Indeed, the position that this Court marked out in the Opinion — firmly grounded as it was in still-controlling United States Supreme Court precedent — has been further buttressed by a decision from our Court of Appeals that came down just two weeks ago. In one of the particularly fortuitous instances of serendipity that judges encounter with surprising frequency, this week’s issue of
United States Law Week
arrived in this Court’s chambers on the very same day as Board of Trustees’ current notice of motion. And that issue (70 U.S.L.W. 1153) carries a report of the opinion in
Cherry v. University of Wis. Sys. Bd. of Regents,
No. 00-2435, 2001 WL 1028282, at *6-*8 (7th Cir. Sept. 7), which bears directly on the issue here.
As stated in the preceding paragraph,
Cherry
reconfirms the substantive conclusion reached by this Court in the Opinion, thus calling for the swift denial of the principal part of Board of Trustees’ current motion for reconsideration. There is however one respect in which that motion must be granted. That has to do with the fact that pro se litigant Navarro had checked the ‘Tes” box in the printed Complaint form’s Paragraph 10, which reads: The plaintiff is suing the defendant, a state or local government agency, for discrimination on the basis of race, color, or national origin (42 U.S.C. § 1983).
In that regard Board of Trustees is right in invoking the teaching of
Will v. Michigan Dep’t of State Police,
491 U.S. 58, 71, 109 S.Ct. 2304, 105 L.Ed.2d 45 (1989) that the State of Illinois (and hence Board of Trustees) is not a “person” within the meaning of Section 1983. So to the extent that Navarro would hope to call on Section 1983 as an added predicate for relief, she must fail.

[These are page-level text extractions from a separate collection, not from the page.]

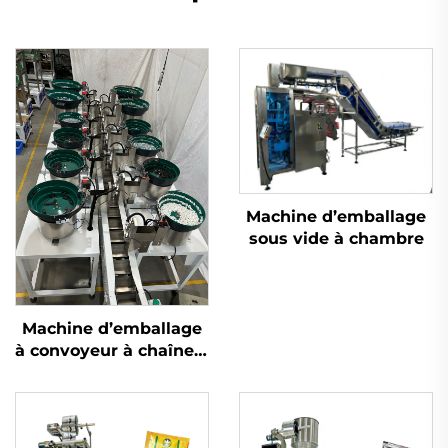
Machine d’emballage
sous vide à chambre
Machine d’emballage
à convoyeur à chaîne à
godets avec plusieurs
trémies vibrantes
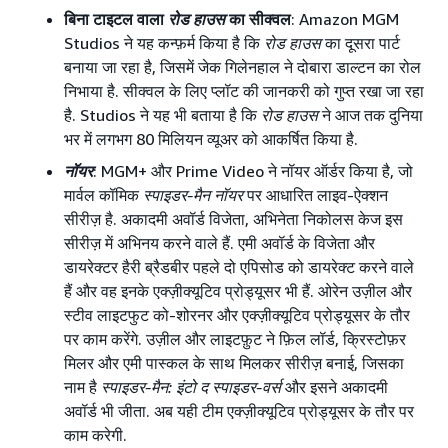
बिना टाइटल वाला
रोड हाउस
का सीक्वल
: Amazon MGM
Studios ने यह कन्फ़र्म किया है कि
रोड हाउस
का दूसरा पार्ट
बनाया जा रहा है, जिसमें जेक गिलेनहाल ने दोबारा डाल्टन का रोल
निभाया है. सीक्वल के लिए प्लॉट की जानकरी को गुप्त रखा जा रहा
है. Studios ने यह भी बताया है कि
रोड हाउस
ने आज तक दुनिया
भर में लगभग 80 मिलियन व्यूअर को आकर्षित किया है.
नॉयर
: MGM+ और Prime Video ने नॉयर ऑर्डर किया है, जो
मार्वल कॉमिक
स्पाइडर-मैन नॉयर
पर आधारित लाइव-ऐक्शन
सीरीज़ है. अकादमी अवॉर्ड विजेता, अभिनेता निकोलस केज इस
सीरीज़ में अभिनय करने वाले हैं. एमी अवॉर्ड के विजेता और
डायरेक्टर हैरी ब्रैडबीर पहले दो एपिसोड को डायरेक्ट करने वाले
हैं और वह इनके एक्ज़ीक्यूटिव प्रोड्यूसर भी हैं. ओरेन उज़ील और
स्टीव लाइटफुट को-शोरनर और एक्ज़ीक्यूटिव प्रोड्यूसर के तौर
पर काम करेंगे. उज़ील और लाइटफ़ुट ने फ़िल लॉर्ड, क्रिस्टोफ़र
मिलर और एमी पास्कल के साथ मिलकर सीरीज़ बनाई, जिसका
नाम है
स्पाइडर-मैन: इंटो द स्पाइडर-वर्स
और इसने अकादमी
अवॉर्ड भी जीता. अब यही टीम एक्ज़ीक्यूटिव प्रोड्यूसर के तौर पर
काम करेगी.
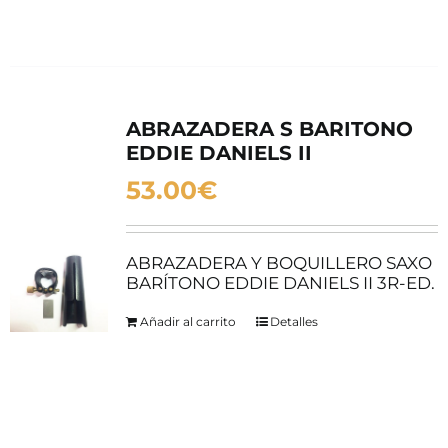
ABRAZADERA S BARITONO
EDDIE DANIELS II
53.00
€
ABRAZADERA Y BOQUILLERO SAXO
BARÍTONO EDDIE DANIELS II 3R-ED.
Añadir al carrito
Detalles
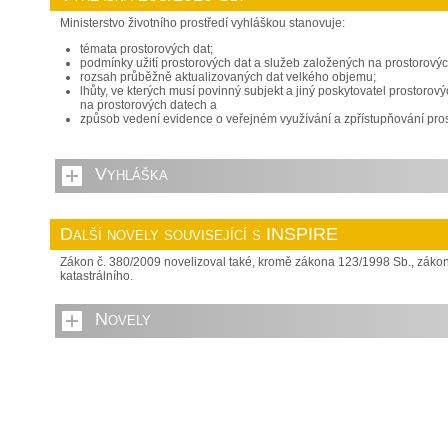
Ministerstvo životního prostředí vyhláškou stanovuje:
témata prostorových dat;
podmínky užití prostorových dat a služeb založených na prostorovýc
rozsah průběžně aktualizovaných dat velkého objemu;
lhůty, ve kterých musí povinný subjekt a jiný poskytovatel prostor
na prostorových datech a
způsob vedení evidence o veřejném využívání a zpřístupňování pros
Vyhláška
Další novely související s INSPIRE
Zákon č. 380/2009 novelizoval také, kromě zákona 123/1998 Sb., zákon
katastrálního.
Novely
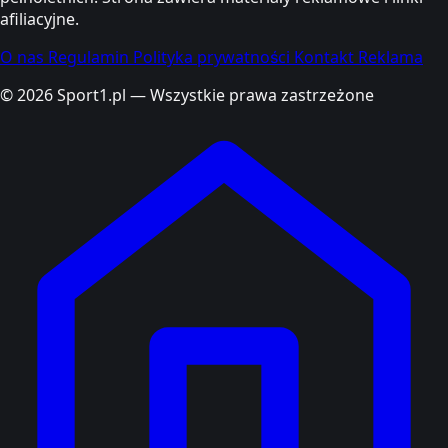
afiliacyjne.
O nas
Regulamin
Polityka prywatności
Kontakt
Reklama
© 2026 Sport1.pl — Wszystkie prawa zastrzeżone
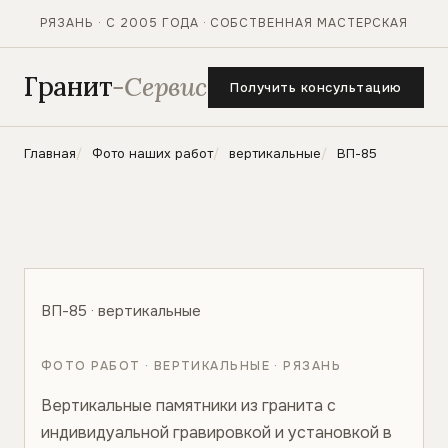
РЯЗАНЬ · С 2005 ГОДА · СОБСТВЕННАЯ МАСТЕРСКАЯ
Гранит
-Сервис
Получить консультацию
Главная
Фото наших работ
вертикальные
ВП-85
ВП-85 · вертикальные
ФОТО РАБОТ · ВЕРТИКАЛЬНЫЕ · РЯЗАНЬ
Вертикальные памятники из гранита с
индивидуальной гравировкой и установкой в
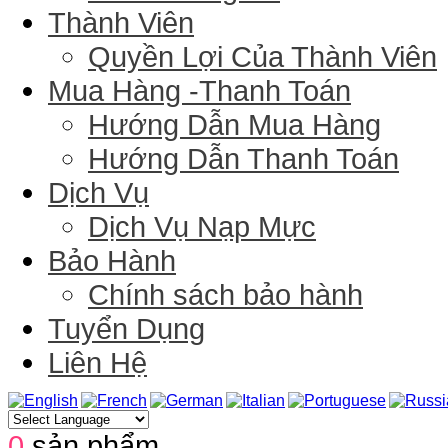
Thành Viên
Quyền Lợi Của Thành Viên
Mua Hàng -Thanh Toán
Hướng Dẫn Mua Hàng
Hướng Dẫn Thanh Toán
Dịch Vụ
Dịch Vụ Nạp Mực
Bảo Hành
Chính sách bảo hành
Tuyển Dụng
Liên Hệ
0
sản phẩm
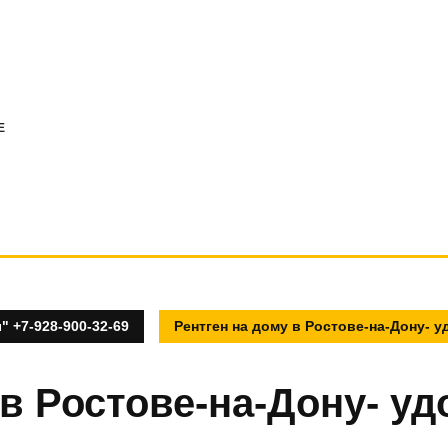
E
 +7-928-900-32-69
Рентген на дому в Ростове-на-Дону- у
 в Ростове-на-Дону- уд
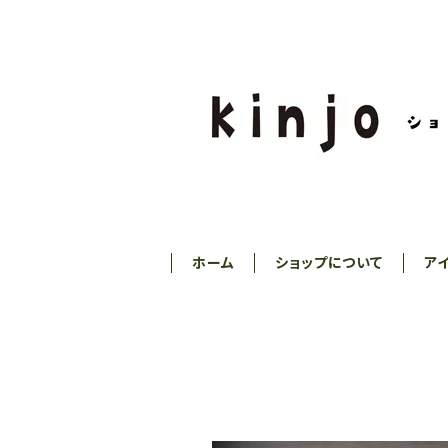
ホーム
ショップについて
ア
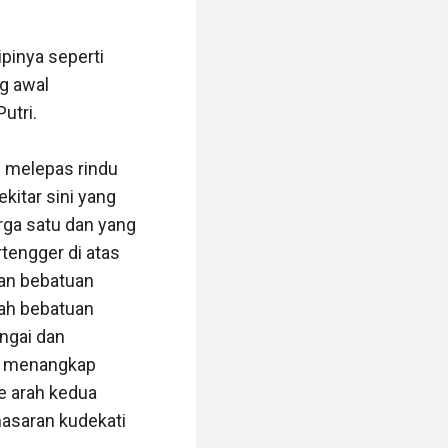
inya seperti 
 awal 
tri. 

 melepas rindu 
itar sini yang 
ga satu dan yang 
tengger di atas 
an bebatuan 
lah bebatuan 
gai dan 
u menangkap 
 arah kedua 
asaran kudekati 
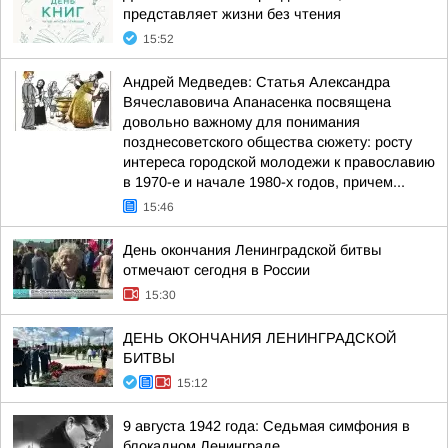
представляет жизни без чтения
15:52
Андрей Медведев: Статья Александра
Вячеславовича Апанасенка посвящена
довольно важному для понимания
позднесоветского общества сюжету: росту
интереса городской молодежи к православию
в 1970-е и начале 1980-х годов, причем...
15:46
День окончания Ленинградской битвы
отмечают сегодня в России
15:30
ДЕНЬ ОКОНЧАНИЯ ЛЕНИНГРАДСКОЙ
БИТВЫ
15:12
9 августа 1942 года: Седьмая симфония в
блокадном Ленинграде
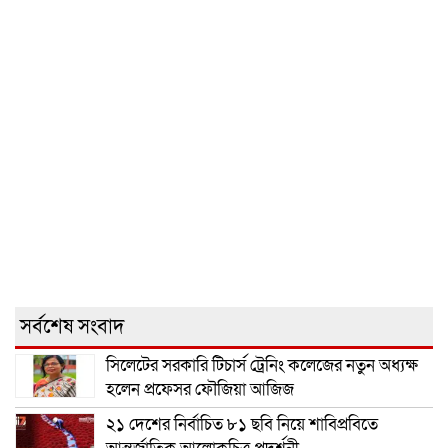
সর্বশেষ সংবাদ
সিলেটের সরকারি টিচার্স ট্রেনিং কলেজের নতুন অধ্যক্ষ
হলেন প্রফেসর ফৌজিয়া আজিজ
২১ দেশের নির্বাচিত ৮১ ছবি নিয়ে শাবিপ্রবিতে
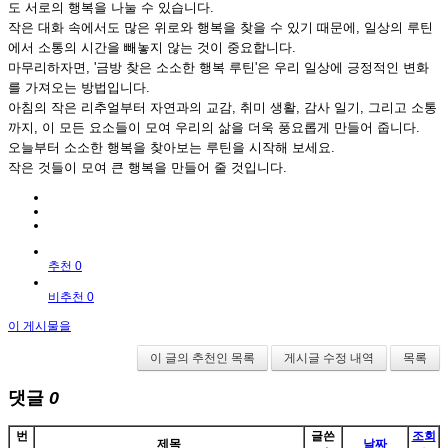
도 서로의 행복을 나눌 수 있습니다.
작은 대화 속에서도 많은 위로와 행복을 찾을 수 있기 때문에, 일상의 루틴
에서 소통의 시간을 빼놓지 않는 것이 중요합니다.
마무리하자면, '금방 찾은 소소한 행복 루틴'은 우리 일상에 긍정적인 변화
를 가져오는 방법입니다.
아침의 작은 리추얼부터 자연과의 교감, 취미 생활, 감사 일기, 그리고 소통
까지, 이 모든 요소들이 모여 우리의 삶을 더욱 풍요롭게 만들어 줍니다.
오늘부터 소소한 행복을 찾아보는 루틴을 시작해 보세요.
작은 것들이 모여 큰 행복을 만들어 줄 것입니다.
추천 0
비추천 0
이 게시물을
이 글의 추천인 목록
게시글 수정 내역
목록
댓글
0
번
글쓴
조회
제목
날짜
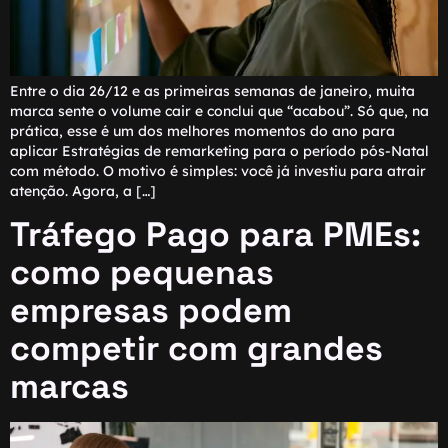
Entre o dia 26/12 e as primeiras semanas de janeiro, muita
marca sente o volume cair e conclui que “acabou”. Só que, na
prática, esse é um dos melhores momentos do ano para
aplicar Estratégias de remarketing para o período pós-Natal
com método. O motivo é simples: você já investiu para atrair
atenção. Agora, a […]
Tráfego Pago para PMEs:
como pequenas
empresas podem
competir com grandes
marcas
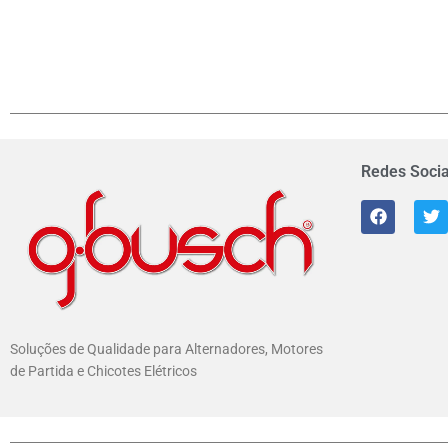
Redes Socia
Soluções de Qualidade para Alternadores, Motores
de Partida e Chicotes Elétricos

Accordingly Board of Trustees’ motion for reconsideration is denied, except to the extent that it challenges any attempted claim by Navarro under Section 1983, which claim is dismissed. Board of Trustees is once again ordered to file an
answer
to the Complaint (as so limited) in this Court’s chambers, with a copy to be served on Navarro’s counsel, on or before October 1, 2001.